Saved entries
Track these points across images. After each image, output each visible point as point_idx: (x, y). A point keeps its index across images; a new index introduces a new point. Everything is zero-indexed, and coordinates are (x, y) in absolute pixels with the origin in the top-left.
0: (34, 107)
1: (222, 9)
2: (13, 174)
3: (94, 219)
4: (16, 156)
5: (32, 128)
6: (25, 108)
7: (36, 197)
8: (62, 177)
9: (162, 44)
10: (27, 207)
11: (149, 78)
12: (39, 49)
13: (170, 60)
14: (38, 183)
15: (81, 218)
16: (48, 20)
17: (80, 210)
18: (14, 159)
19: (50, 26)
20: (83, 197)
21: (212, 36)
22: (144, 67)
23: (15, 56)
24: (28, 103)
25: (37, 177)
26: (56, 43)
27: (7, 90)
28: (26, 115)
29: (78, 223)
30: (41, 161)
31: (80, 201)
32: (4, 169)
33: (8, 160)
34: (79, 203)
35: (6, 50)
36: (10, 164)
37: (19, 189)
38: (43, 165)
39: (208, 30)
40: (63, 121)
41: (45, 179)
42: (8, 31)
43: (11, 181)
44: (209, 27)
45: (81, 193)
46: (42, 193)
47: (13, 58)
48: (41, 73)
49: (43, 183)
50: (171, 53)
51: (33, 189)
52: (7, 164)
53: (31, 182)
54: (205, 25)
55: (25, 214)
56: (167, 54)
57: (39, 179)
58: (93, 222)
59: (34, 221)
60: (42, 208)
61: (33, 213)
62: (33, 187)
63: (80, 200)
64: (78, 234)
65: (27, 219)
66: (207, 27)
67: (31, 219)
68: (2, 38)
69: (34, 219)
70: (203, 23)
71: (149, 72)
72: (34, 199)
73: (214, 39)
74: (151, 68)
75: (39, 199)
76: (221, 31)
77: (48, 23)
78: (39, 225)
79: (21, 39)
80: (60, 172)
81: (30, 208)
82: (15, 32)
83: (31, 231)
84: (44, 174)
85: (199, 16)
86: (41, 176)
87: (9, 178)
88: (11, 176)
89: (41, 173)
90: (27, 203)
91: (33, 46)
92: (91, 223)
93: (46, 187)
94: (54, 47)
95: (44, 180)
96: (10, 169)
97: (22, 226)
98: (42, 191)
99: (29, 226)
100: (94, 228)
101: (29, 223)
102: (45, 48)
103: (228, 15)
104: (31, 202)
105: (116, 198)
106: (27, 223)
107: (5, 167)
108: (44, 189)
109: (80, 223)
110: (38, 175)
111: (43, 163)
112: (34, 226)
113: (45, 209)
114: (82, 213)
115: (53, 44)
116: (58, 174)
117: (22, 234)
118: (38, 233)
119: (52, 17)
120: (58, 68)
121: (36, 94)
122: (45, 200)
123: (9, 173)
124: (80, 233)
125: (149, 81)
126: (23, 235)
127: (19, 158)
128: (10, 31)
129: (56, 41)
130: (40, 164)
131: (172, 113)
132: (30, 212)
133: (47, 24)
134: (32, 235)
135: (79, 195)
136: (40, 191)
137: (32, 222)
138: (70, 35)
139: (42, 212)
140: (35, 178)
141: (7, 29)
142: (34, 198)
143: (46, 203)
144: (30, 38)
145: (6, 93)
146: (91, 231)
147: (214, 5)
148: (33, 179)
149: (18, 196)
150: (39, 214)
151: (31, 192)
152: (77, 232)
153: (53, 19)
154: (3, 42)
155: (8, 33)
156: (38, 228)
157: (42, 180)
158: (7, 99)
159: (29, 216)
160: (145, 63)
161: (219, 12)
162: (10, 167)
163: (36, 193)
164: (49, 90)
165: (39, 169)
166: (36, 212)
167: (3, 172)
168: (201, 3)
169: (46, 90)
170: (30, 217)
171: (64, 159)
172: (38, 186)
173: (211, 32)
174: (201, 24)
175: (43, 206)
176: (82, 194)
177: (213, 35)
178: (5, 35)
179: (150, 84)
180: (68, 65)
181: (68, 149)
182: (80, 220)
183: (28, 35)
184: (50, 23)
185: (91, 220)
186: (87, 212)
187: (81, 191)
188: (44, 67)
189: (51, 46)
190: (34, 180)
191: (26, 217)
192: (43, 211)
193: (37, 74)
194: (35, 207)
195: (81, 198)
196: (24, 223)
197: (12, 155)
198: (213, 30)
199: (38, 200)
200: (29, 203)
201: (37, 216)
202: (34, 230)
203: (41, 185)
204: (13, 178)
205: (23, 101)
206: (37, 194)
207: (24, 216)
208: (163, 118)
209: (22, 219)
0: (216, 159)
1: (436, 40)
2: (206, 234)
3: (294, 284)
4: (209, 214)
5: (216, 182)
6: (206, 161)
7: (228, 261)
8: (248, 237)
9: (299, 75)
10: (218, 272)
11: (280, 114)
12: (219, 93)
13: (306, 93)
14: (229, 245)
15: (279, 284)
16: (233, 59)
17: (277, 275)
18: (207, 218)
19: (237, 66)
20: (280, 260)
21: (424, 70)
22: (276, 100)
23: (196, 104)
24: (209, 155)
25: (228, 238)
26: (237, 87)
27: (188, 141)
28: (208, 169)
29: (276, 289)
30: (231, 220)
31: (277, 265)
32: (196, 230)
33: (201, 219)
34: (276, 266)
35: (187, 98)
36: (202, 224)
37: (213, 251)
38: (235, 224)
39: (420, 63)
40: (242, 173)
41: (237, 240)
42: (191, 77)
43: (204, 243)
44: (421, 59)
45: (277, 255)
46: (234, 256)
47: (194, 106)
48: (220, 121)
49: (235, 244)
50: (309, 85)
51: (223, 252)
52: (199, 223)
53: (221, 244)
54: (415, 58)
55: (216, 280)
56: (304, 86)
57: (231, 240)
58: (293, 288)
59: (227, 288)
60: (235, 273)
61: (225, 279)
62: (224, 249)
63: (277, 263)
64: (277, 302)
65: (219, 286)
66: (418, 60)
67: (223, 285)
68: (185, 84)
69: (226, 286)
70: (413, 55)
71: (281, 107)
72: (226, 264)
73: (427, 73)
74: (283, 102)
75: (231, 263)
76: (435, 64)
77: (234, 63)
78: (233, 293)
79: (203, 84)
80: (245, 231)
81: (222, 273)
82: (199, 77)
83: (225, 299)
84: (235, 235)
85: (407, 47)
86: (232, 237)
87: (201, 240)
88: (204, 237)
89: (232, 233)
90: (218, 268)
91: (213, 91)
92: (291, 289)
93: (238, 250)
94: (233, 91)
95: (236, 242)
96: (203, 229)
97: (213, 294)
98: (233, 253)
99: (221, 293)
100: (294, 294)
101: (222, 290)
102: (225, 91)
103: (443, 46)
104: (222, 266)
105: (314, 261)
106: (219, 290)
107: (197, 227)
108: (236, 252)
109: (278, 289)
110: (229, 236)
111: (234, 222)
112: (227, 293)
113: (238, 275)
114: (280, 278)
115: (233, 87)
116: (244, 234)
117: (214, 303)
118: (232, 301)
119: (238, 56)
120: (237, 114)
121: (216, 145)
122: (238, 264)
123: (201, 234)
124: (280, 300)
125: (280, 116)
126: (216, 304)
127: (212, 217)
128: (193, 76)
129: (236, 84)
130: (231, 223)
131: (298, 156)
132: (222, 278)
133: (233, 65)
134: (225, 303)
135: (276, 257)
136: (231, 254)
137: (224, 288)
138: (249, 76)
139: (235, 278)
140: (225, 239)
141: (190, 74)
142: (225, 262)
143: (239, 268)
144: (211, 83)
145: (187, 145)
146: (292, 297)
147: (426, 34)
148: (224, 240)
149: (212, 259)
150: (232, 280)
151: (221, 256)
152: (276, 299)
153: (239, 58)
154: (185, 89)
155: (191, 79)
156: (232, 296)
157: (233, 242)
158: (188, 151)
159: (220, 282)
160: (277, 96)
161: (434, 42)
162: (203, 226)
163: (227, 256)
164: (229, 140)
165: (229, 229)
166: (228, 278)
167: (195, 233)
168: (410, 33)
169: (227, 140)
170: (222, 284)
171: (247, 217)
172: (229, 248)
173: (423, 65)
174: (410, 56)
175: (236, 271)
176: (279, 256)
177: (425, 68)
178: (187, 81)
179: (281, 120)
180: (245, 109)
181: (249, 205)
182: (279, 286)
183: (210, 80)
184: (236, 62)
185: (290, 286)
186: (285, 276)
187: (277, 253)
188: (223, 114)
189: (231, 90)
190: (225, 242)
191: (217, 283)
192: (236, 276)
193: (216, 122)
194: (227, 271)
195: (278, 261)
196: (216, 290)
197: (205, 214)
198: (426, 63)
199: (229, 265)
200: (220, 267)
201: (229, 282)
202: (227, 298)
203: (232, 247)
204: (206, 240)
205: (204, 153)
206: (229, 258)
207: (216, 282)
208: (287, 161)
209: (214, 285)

◆ **Exercise aim**: In the entries above, find the line with "96: (10, 169)" and the line with "208: (163, 118)", then set down exactly those two and every line between them, nothing else.

◆ **Your solution**:
96: (10, 169)
97: (22, 226)
98: (42, 191)
99: (29, 226)
100: (94, 228)
101: (29, 223)
102: (45, 48)
103: (228, 15)
104: (31, 202)
105: (116, 198)
106: (27, 223)
107: (5, 167)
108: (44, 189)
109: (80, 223)
110: (38, 175)
111: (43, 163)
112: (34, 226)
113: (45, 209)
114: (82, 213)
115: (53, 44)
116: (58, 174)
117: (22, 234)
118: (38, 233)
119: (52, 17)
120: (58, 68)
121: (36, 94)
122: (45, 200)
123: (9, 173)
124: (80, 233)
125: (149, 81)
126: (23, 235)
127: (19, 158)
128: (10, 31)
129: (56, 41)
130: (40, 164)
131: (172, 113)
132: (30, 212)
133: (47, 24)
134: (32, 235)
135: (79, 195)
136: (40, 191)
137: (32, 222)
138: (70, 35)
139: (42, 212)
140: (35, 178)
141: (7, 29)
142: (34, 198)
143: (46, 203)
144: (30, 38)
145: (6, 93)
146: (91, 231)
147: (214, 5)
148: (33, 179)
149: (18, 196)
150: (39, 214)
151: (31, 192)
152: (77, 232)
153: (53, 19)
154: (3, 42)
155: (8, 33)
156: (38, 228)
157: (42, 180)
158: (7, 99)
159: (29, 216)
160: (145, 63)
161: (219, 12)
162: (10, 167)
163: (36, 193)
164: (49, 90)
165: (39, 169)
166: (36, 212)
167: (3, 172)
168: (201, 3)
169: (46, 90)
170: (30, 217)
171: (64, 159)
172: (38, 186)
173: (211, 32)
174: (201, 24)
175: (43, 206)
176: (82, 194)
177: (213, 35)
178: (5, 35)
179: (150, 84)
180: (68, 65)
181: (68, 149)
182: (80, 220)
183: (28, 35)
184: (50, 23)
185: (91, 220)
186: (87, 212)
187: (81, 191)
188: (44, 67)
189: (51, 46)
190: (34, 180)
191: (26, 217)
192: (43, 211)
193: (37, 74)
194: (35, 207)
195: (81, 198)
196: (24, 223)
197: (12, 155)
198: (213, 30)
199: (38, 200)
200: (29, 203)
201: (37, 216)
202: (34, 230)
203: (41, 185)
204: (13, 178)
205: (23, 101)
206: (37, 194)
207: (24, 216)
208: (163, 118)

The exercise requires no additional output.